Super Size Me
What’s the Story?
Filmmaker Morgan Spurlock takes on American fast food culture in general and McDonald's in particular in this prize-winning documentary. He eats nothing but McDonald's food for an entire month, and says "yes" whenever he is asked if he wants to supersize his order. To the horror of his vegan chef girlfriend and the three doctors who monitor his 25-pound weight gain and severe liver damage, he eats "meat, meat, sugar and fat" for a month. At first, his body rejects the supersized food and he throws up. But by the end of the month he craves McDonald's food and feels happier and calmer when he has eaten some.
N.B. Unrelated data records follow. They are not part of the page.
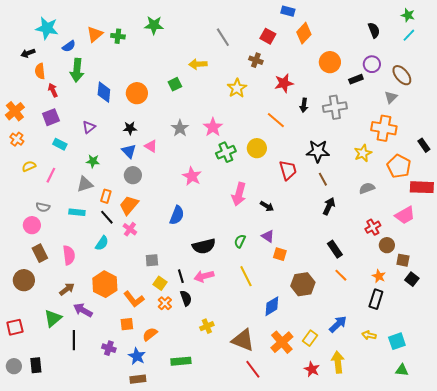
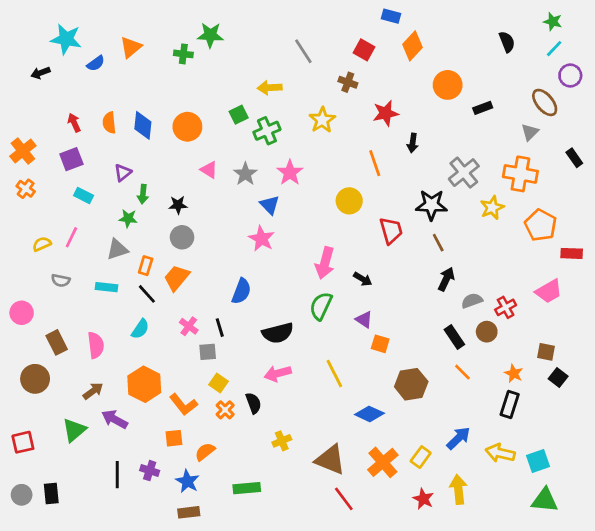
green cross: (118, 36) -> (183, 54), moved
purple circle: (372, 64) -> (570, 75), moved
green arrow: (77, 70) -> (143, 194), moved, size x0.6
orange semicircle: (40, 71) -> (109, 123), moved
gray cross: (335, 107) -> (464, 173), moved, turned -30
orange line: (276, 120) -> (375, 163), turned 30
black star: (130, 128) -> (178, 205), moved
black rectangle: (424, 145) -> (574, 158), moved
pink triangle: (151, 146) -> (209, 170), moved
blue triangle: (129, 151) -> (270, 205), moved
green cross: (226, 152) -> (267, 131), moved
yellow semicircle: (29, 166) -> (42, 244), moved
red rectangle: (422, 187) -> (572, 253), size x0.7
gray semicircle: (367, 188) -> (472, 301), moved
pink circle: (32, 225) -> (22, 313), moved
pink cross: (130, 229) -> (189, 326), moved
green semicircle: (240, 241) -> (321, 306), moved, size x1.5
brown circle: (387, 245) -> (487, 332), moved
black line: (181, 276) -> (220, 328), moved
blue diamond: (272, 306) -> (369, 414), turned 55
yellow arrow: (369, 335) -> (500, 453), size x1.5
black line: (74, 340) -> (117, 475), moved
green triangle: (402, 370) -> (545, 500), size x1.5

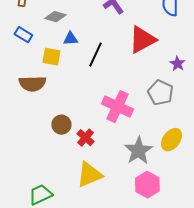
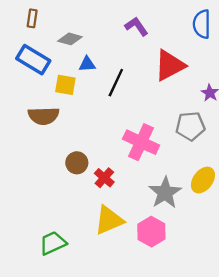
blue rectangle: (23, 35) -> (33, 60), size x1.6
gray pentagon: (160, 93) -> (190, 126), turned -30
pink hexagon: (147, 185) -> (151, 232), moved

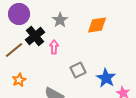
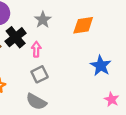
gray square: (78, 70) -> (40, 74), moved
blue star: (106, 78) -> (101, 66), moved

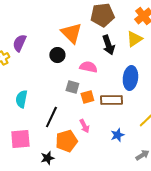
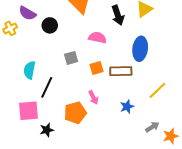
purple semicircle: (19, 43) -> (27, 13), turned -84
black circle: (57, 55) -> (50, 25), moved
gray square: (72, 87) -> (71, 58), moved, turned -32
black line: (51, 117) -> (47, 87), moved
black star: (47, 158) -> (47, 130), moved

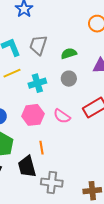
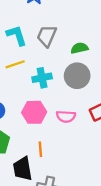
gray circle: (69, 79) -> (77, 76), size x1.5
pink semicircle: (62, 116) -> (66, 116), turned -36

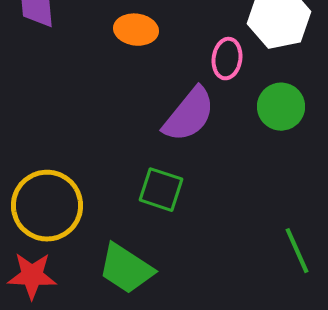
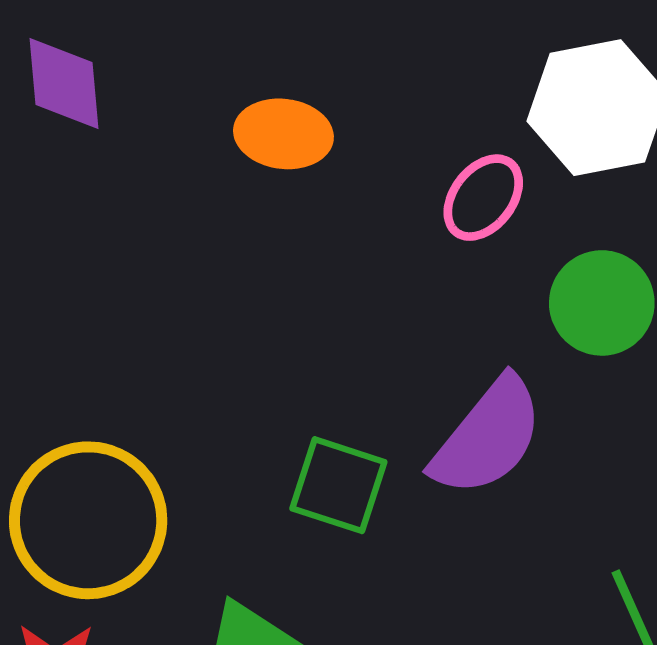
pink ellipse: (227, 59) -> (483, 198), turned 30
purple semicircle: (189, 115) -> (488, 437), moved

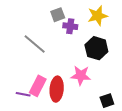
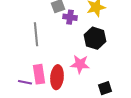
gray line: (35, 44) -> (36, 34), turned 45
pink rectangle: (38, 86) -> (39, 74), turned -36

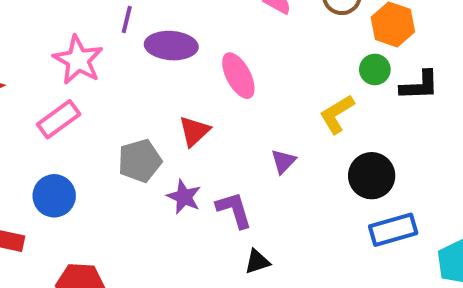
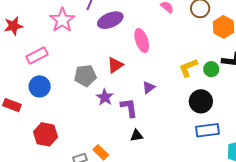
purple ellipse: (171, 46) -> (110, 20), turned -35
green circle: (375, 69) -> (211, 69), moved
pink rectangle: (59, 119) -> (37, 56), moved
purple triangle: (283, 161) -> (149, 87), moved

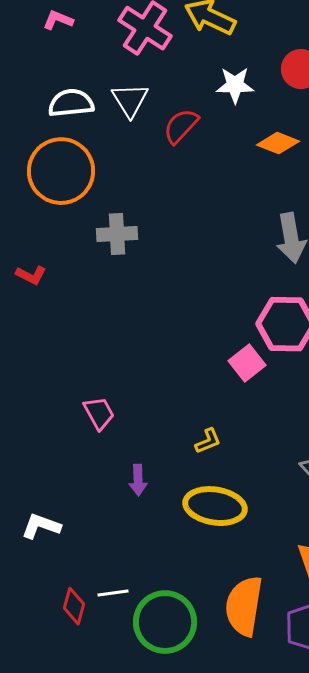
He also talks to experts, including a surprisingly svelte man who eats his 19,00th Big Mac on camera, the lobbyist for the food companies, and a law professor who is suing McDonald's on behalf of two obese teenagers. Spurlock visits schools that feed students the same kind of "cheap, fat-laden" meals served by fast food outlets -- provided by the USDA's school lunch program. He also finds one school for kids with behavior problems in Wisconsin that is experimenting with a healthy, additive-free menu with successful results and no extra costs.
Is It Any Good?
Mordantly funny and trenchantly sobering, SUPERSIZE ME is a Big Mac attack with real bite. Spurlock strikes just the right note, frank about irresponsibility at the personal and corporate level but more bemused than outraged. America has the biggest everything, including the biggest people. We have alternatives, but we choose what is easy.
We spend much more on food that is bad for us -- and then on diet books -- and then on treatment and lawsuits -- than we do on exercise and other ways to prevent disease. The "small" size soda in the US has the same volume as the "large" sold in other countries. Yes, companies sell us food that is not good for us -- Spurlock's doctor says that his liver has gone from perfectly healthy to "pate" -- but we are the ones who want to supersize everything, even ourselves.